Task brief: Entries below include pictures. Output exactly the lines from the one with "thumb ip: (89, 123)" down to the one with "wrist: (595, 530)", both ends included, and leave the pictures out.

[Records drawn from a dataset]
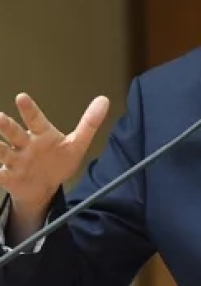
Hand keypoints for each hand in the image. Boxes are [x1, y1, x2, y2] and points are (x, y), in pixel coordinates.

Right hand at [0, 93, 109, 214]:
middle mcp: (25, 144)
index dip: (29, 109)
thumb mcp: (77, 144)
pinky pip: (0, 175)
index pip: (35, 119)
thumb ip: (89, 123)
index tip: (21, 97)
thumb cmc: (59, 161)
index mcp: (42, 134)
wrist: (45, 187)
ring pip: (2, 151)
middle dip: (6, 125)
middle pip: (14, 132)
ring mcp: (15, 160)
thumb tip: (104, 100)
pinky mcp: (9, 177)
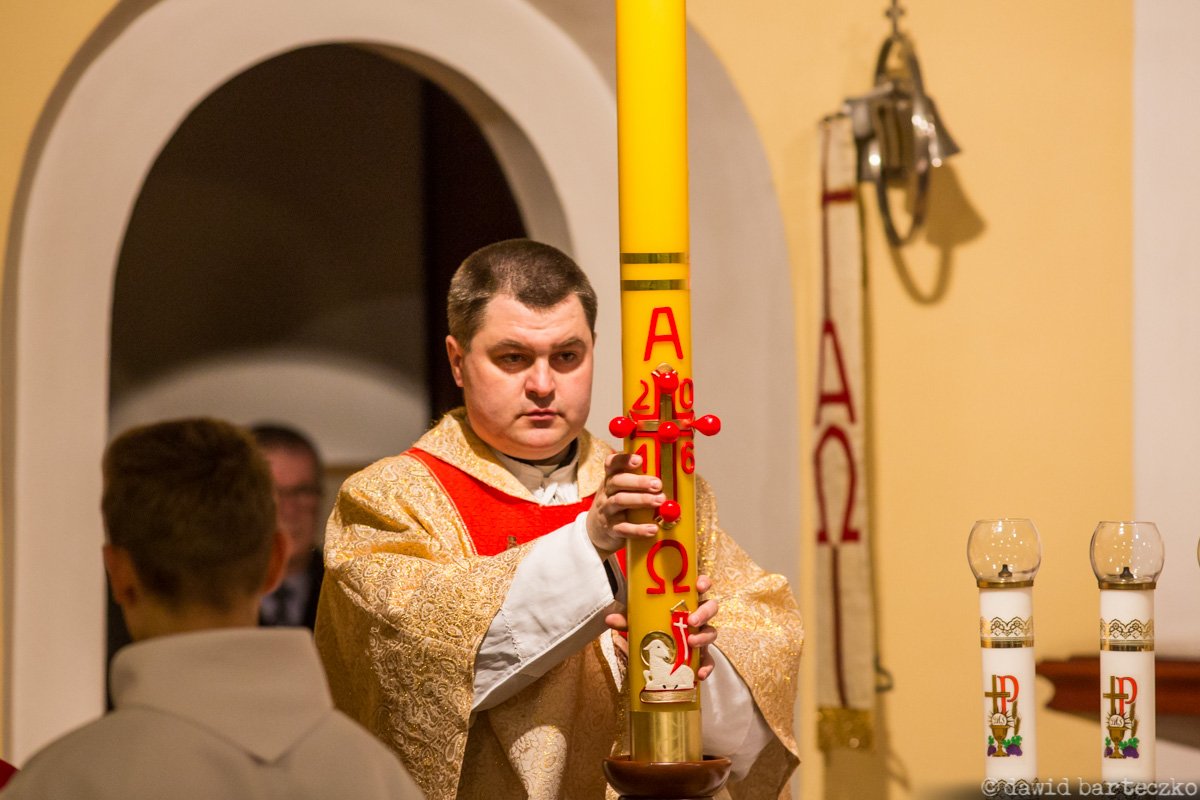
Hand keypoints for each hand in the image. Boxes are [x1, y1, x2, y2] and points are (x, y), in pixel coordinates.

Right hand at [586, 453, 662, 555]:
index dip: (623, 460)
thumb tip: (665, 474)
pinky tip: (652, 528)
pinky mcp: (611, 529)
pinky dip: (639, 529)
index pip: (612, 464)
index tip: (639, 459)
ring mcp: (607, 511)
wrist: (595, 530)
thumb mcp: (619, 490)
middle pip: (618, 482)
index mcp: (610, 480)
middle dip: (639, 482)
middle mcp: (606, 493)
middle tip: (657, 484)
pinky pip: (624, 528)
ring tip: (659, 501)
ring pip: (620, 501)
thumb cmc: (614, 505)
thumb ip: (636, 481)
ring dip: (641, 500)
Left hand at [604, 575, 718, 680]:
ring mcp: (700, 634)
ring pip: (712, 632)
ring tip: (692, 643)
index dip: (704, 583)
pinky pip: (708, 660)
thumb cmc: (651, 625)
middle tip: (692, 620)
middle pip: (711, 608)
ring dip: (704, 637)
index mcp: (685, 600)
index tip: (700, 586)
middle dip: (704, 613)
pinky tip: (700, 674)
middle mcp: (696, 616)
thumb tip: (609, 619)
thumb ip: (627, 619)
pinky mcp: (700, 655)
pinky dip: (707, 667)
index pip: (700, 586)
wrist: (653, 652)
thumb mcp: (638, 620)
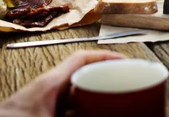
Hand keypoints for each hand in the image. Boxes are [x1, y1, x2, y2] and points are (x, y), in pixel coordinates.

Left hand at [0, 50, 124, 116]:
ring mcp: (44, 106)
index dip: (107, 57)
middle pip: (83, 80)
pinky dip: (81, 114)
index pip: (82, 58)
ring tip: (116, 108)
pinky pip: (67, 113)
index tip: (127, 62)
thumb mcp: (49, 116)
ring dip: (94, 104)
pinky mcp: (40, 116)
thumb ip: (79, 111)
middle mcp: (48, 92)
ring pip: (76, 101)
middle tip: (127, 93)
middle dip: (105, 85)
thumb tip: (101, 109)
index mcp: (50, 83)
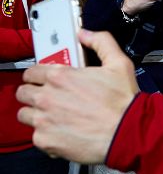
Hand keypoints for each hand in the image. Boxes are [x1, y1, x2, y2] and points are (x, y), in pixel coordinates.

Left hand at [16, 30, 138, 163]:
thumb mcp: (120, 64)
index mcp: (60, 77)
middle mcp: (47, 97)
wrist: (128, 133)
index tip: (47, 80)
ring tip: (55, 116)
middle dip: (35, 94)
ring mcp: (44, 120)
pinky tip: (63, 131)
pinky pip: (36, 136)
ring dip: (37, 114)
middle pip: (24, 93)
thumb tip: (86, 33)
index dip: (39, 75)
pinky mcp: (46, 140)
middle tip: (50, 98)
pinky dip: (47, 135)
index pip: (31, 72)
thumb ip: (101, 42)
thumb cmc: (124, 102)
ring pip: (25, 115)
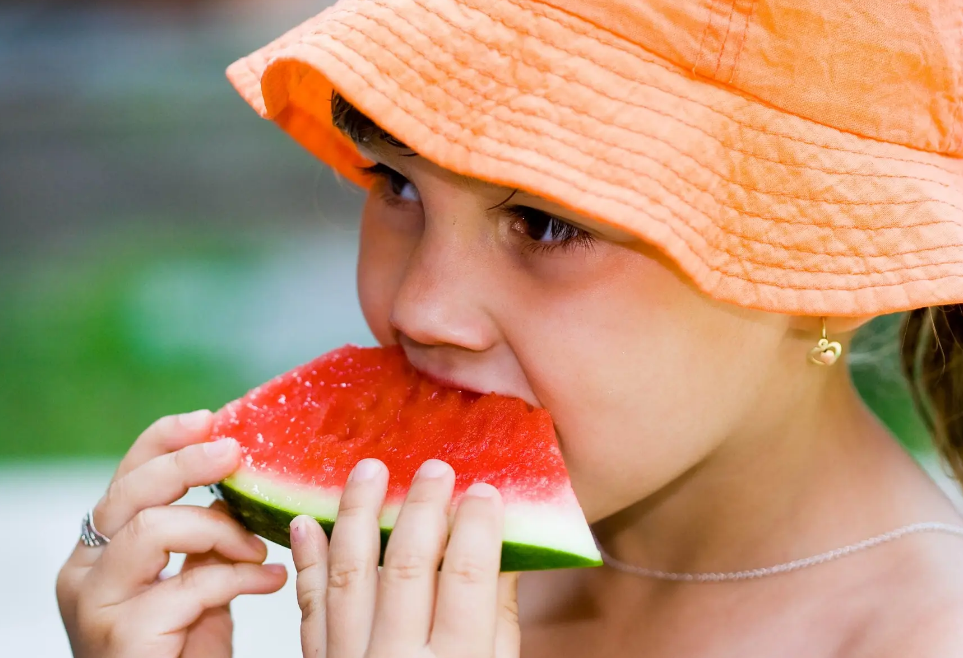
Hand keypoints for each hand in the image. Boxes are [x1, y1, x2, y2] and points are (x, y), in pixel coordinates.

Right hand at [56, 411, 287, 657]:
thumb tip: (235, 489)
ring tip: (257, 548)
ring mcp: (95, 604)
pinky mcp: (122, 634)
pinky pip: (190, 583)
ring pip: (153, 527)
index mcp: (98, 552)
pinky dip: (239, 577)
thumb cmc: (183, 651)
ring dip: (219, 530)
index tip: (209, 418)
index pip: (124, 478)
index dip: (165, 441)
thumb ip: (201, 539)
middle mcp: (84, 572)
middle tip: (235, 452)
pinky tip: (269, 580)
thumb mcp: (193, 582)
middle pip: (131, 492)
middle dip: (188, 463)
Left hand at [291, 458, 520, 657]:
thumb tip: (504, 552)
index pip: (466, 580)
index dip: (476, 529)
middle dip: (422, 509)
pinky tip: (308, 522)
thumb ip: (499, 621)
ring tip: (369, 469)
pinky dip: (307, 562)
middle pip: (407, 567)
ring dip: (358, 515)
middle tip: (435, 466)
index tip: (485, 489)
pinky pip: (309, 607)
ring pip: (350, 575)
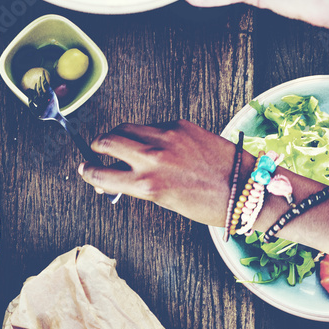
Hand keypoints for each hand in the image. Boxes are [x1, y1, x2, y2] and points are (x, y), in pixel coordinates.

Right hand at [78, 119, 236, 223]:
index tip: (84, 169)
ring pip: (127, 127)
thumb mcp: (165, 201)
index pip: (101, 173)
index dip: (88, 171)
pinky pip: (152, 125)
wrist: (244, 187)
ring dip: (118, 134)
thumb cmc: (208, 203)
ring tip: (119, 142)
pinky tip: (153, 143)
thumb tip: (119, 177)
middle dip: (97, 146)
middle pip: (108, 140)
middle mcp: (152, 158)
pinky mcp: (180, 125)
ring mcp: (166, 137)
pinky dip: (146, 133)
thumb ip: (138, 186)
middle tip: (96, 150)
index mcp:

--

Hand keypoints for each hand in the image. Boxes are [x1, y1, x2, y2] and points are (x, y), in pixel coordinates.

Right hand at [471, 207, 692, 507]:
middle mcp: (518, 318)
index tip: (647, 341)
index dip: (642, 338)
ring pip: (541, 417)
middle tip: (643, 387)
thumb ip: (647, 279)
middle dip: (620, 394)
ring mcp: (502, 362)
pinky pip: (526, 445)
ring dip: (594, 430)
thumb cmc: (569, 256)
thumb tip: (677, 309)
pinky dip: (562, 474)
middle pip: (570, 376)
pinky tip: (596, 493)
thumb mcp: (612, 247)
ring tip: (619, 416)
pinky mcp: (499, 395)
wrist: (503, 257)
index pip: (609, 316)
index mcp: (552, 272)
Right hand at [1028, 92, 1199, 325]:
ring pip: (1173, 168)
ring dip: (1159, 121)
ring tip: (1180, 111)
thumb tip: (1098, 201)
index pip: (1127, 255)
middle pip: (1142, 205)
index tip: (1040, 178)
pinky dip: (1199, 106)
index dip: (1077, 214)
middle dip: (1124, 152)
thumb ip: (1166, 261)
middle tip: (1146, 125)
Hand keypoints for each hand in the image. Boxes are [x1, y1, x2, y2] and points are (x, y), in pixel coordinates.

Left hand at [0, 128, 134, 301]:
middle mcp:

Exercise answer:
thumb ip: (89, 123)
index tip: (21, 97)
thumb cmc: (59, 161)
index mcp: (42, 134)
wrist: (45, 187)
ring pip: (2, 151)
middle dip: (6, 125)
middle pip: (14, 132)
ring mcp: (15, 160)
thumb tip: (104, 100)
pinky mcp: (9, 177)
Hand keypoints for each hand in the image. Boxes are [x1, y1, x2, y2] and points are (x, y), in pixel coordinates.

Right hand at [586, 453, 662, 555]:
index dip: (623, 460)
thumb tip: (665, 474)
pinky tip: (652, 528)
pinky mcp: (611, 529)
pinky dip: (639, 529)
index pip: (612, 464)
index tip: (639, 459)
ring mcp: (607, 511)
wrist: (595, 530)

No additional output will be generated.